EXERCISE DETAILS: From the entries below, reproduce exactly the line containing "X86360000Y-83820000D03*", the line containing "X86360000Y-58420000D03*", and every line in between, with nothing added.

(SOURCE INFORMATION)

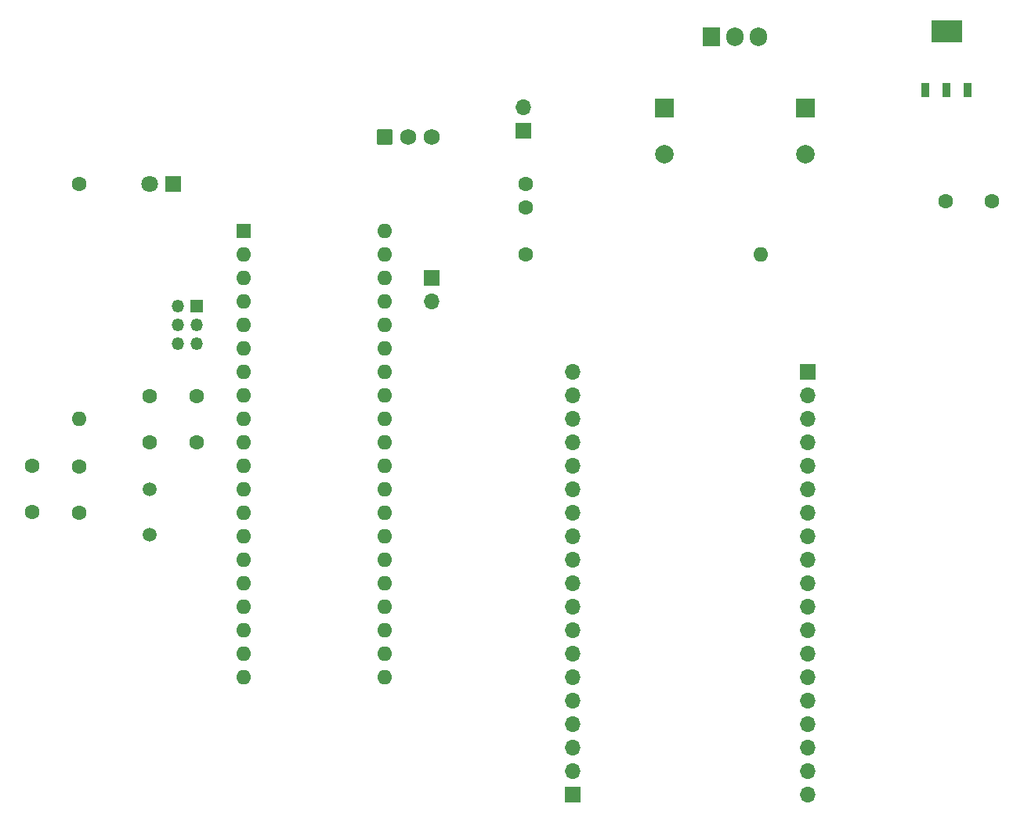
<source format=gbr>
%TF.GenerationSoftware,KiCad,Pcbnew,7.0.1*%
%TF.CreationDate,2023-04-14T12:40:57+03:00*%
%TF.ProjectId,Piirilevy,50696972-696c-4657-9679-2e6b69636164,rev?*%
%TF.SameCoordinates,Original*%
%TF.FileFunction,Soldermask,Top*%
%TF.FilePolarity,Negative*%
%FSLAX46Y46*%
G04 Gerber Fmt 4.6, Leading zero omitted, Abs format (unit mm)*
G04 Created by KiCad (PCBNEW 7.0.1) date 2023-04-14 12:40:57*
%MOMM*%
%LPD*%
G01*
G04 APERTURE LIST*
G04 Aperture macros list*
%AMRoundRect*
0 Rectangle with rounded corners*
0 $1 Rounding radius*
0 $2 $3 $4 $5 $6 $7 $8 $9 X,Y pos of 4 corners*
0 Add a 4 corners polygon primitive as box body*
4,1,4,$2,$3,$4,$5,$6,$7,$8,$9,$2,$3,0*
0 Add four circle primitives for the rounded corners*
1,1,$1+$1,$2,$3*
1,1,$1+$1,$4,$5*
1,1,$1+$1,$6,$7*
1,1,$1+$1,$8,$9*
0 Add four rect primitives between the rounded corners*
20,1,$1+$1,$2,$3,$4,$5,0*
20,1,$1+$1,$4,$5,$6,$7,0*
20,1,$1+$1,$6,$7,$8,$9,0*
20,1,$1+$1,$8,$9,$2,$3,0*%
G04 Aperture macros list end*
%ADD10C,0.100000*%
%ADD11R,0.838200X1.600200*%
%ADD12C,1.600000*%
%ADD13R,1.800000X1.800000*%
%ADD14C,1.800000*%
%ADD15R,1.350000X1.350000*%
%ADD16O,1.350000X1.350000*%
%ADD17R,1.700000X1.700000*%
%ADD18O,1.700000X1.700000*%
%ADD19O,1.600000X1.600000*%
%ADD20R,1.905000X2.000000*%
%ADD21O,1.905000X2.000000*%
%ADD22R,2.000000X2.000000*%
%ADD23C,2.000000*%
%ADD24C,1.500000*%
%ADD25RoundRect,0.250000X-0.620000X-0.620000X0.620000X-0.620000X0.620000X0.620000X-0.620000X0.620000X0*%
%ADD26C,1.740000*%
%ADD27R,1.600000X1.600000*%
G04 APERTURE END LIST*
%TO.C,U3*%
D10*
X148680200Y-25234900D02*
X145479800Y-25234900D01*
X145479800Y-22923500D01*
X148680200Y-22923500D01*
X148680200Y-25234900D01*
G36*
X148680200Y-25234900D02*
G01*
X145479800Y-25234900D01*
X145479800Y-22923500D01*
X148680200Y-22923500D01*
X148680200Y-25234900D01*
G37*
%TD*%
D11*
%TO.C,U3*%
X144780000Y-30480000D03*
X147080000Y-30480000D03*
X149380000Y-30480000D03*
%TD*%
D12*
%TO.C,C8*%
X48260000Y-71120000D03*
X48260000Y-76120000D03*
%TD*%
D13*
%TO.C,D1*%
X63500000Y-40640000D03*
D14*
X60960000Y-40640000D03*
%TD*%
D15*
%TO.C,J4*%
X66040000Y-53880000D03*
D16*
X64040000Y-53880000D03*
X66040000Y-55880000D03*
X64040000Y-55880000D03*
X66040000Y-57880000D03*
X64040000Y-57880000D03*
%TD*%
D17*
%TO.C,J2*%
X91440000Y-50800000D03*
D18*
X91440000Y-53340000D03*
%TD*%
D12*
%TO.C,R1*%
X101600000Y-48260000D03*
D19*
X127000000Y-48260000D03*
%TD*%
D17*
%TO.C,J5*%
X106680000Y-106680000D03*
D18*
X106680000Y-104140000D03*
X106680000Y-101600000D03*
X106680000Y-99060000D03*
X106680000Y-96520000D03*
X106680000Y-93980000D03*
X106680000Y-91440000D03*
X106680000Y-88900000D03*
X106680000Y-86360000D03*
X106680000Y-83820000D03*
X106680000Y-81280000D03*
X106680000Y-78740000D03*
X106680000Y-76200000D03*
X106680000Y-73660000D03*
X106680000Y-71120000D03*
X106680000Y-68580000D03*
X106680000Y-66040000D03*
X106680000Y-63500000D03*
X106680000Y-60960000D03*
%TD*%
D12*
%TO.C,R2*%
X101600000Y-40640000D03*
X101600000Y-43180000D03*
%TD*%
%TO.C,C13*%
X147050000Y-42500000D03*
X152050000Y-42500000D03*
%TD*%
%TO.C,C7*%
X53340000Y-71200000D03*
X53340000Y-76200000D03*
%TD*%
D20*
%TO.C,U6*%
X121680000Y-24739600D03*
D21*
X124220000Y-24739600D03*
X126760000Y-24739600D03*
%TD*%
D22*
%TO.C,C5*%
X116600000Y-32439600D03*
D23*
X116600000Y-37439600D03*
%TD*%
D24*
%TO.C,16MHz1*%
X60960000Y-73660000D03*
X60960000Y-78560000D03*
%TD*%
D25*
%TO.C,J6*%
X86360000Y-35560000D03*
D26*
X88900000Y-35560000D03*
X91440000Y-35560000D03*
%TD*%
D22*
%TO.C,C6*%
X131840000Y-32439600D03*
D23*
X131840000Y-37439600D03*
%TD*%
D17*
%TO.C,J3*%
X132080000Y-60960000D03*
D18*
X132080000Y-63500000D03*
X132080000Y-66040000D03*
X132080000Y-68580000D03*
X132080000Y-71120000D03*
X132080000Y-73660000D03*
X132080000Y-76200000D03*
X132080000Y-78740000D03*
X132080000Y-81280000D03*
X132080000Y-83820000D03*
X132080000Y-86360000D03*
X132080000Y-88900000D03*
X132080000Y-91440000D03*
X132080000Y-93980000D03*
X132080000Y-96520000D03*
X132080000Y-99060000D03*
X132080000Y-101600000D03*
X132080000Y-104140000D03*
X132080000Y-106680000D03*
%TD*%
D17*
%TO.C,J1*%
X101360000Y-34899600D03*
D18*
X101360000Y-32359600D03*
%TD*%
D12*
%TO.C,C1*%
X60960000Y-68580000D03*
X60960000Y-63580000D03*
%TD*%
%TO.C,R3*%
X53340000Y-40640000D03*
D19*
X53340000Y-66040000D03*
%TD*%
D12*
%TO.C,C3*%
X66040000Y-68580000D03*
X66040000Y-63580000D03*
%TD*%
D27*
%TO.C,U1*%
X71120000Y-45720000D03*
D19*
X71120000Y-48260000D03*
X71120000Y-50800000D03*
X71120000Y-53340000D03*
X71120000Y-55880000D03*
X71120000Y-58420000D03*
X71120000Y-60960000D03*
X71120000Y-63500000D03*
X71120000Y-66040000D03*
X71120000Y-68580000D03*
X71120000Y-71120000D03*
X71120000Y-73660000D03*
X71120000Y-76200000D03*
X71120000Y-78740000D03*
X71120000Y-81280000D03*
X71120000Y-83820000D03*
X71120000Y-86360000D03*
X71120000Y-88900000D03*
X71120000Y-91440000D03*
X71120000Y-93980000D03*
X86360000Y-93980000D03*
X86360000Y-91440000D03*
X86360000Y-88900000D03*
X86360000Y-86360000D03*
X86360000Y-83820000D03*
X86360000Y-81280000D03*
X86360000Y-78740000D03*
X86360000Y-76200000D03*
X86360000Y-73660000D03*
X86360000Y-71120000D03*
X86360000Y-68580000D03*
X86360000Y-66040000D03*
X86360000Y-63500000D03*
X86360000Y-60960000D03*
X86360000Y-58420000D03*
X86360000Y-55880000D03*
X86360000Y-53340000D03*
X86360000Y-50800000D03*
X86360000Y-48260000D03*
X86360000Y-45720000D03*
%TD*%
M02*

</source>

(End SOURCE INFORMATION)

OUTPUT:
X86360000Y-83820000D03*
X86360000Y-81280000D03*
X86360000Y-78740000D03*
X86360000Y-76200000D03*
X86360000Y-73660000D03*
X86360000Y-71120000D03*
X86360000Y-68580000D03*
X86360000Y-66040000D03*
X86360000Y-63500000D03*
X86360000Y-60960000D03*
X86360000Y-58420000D03*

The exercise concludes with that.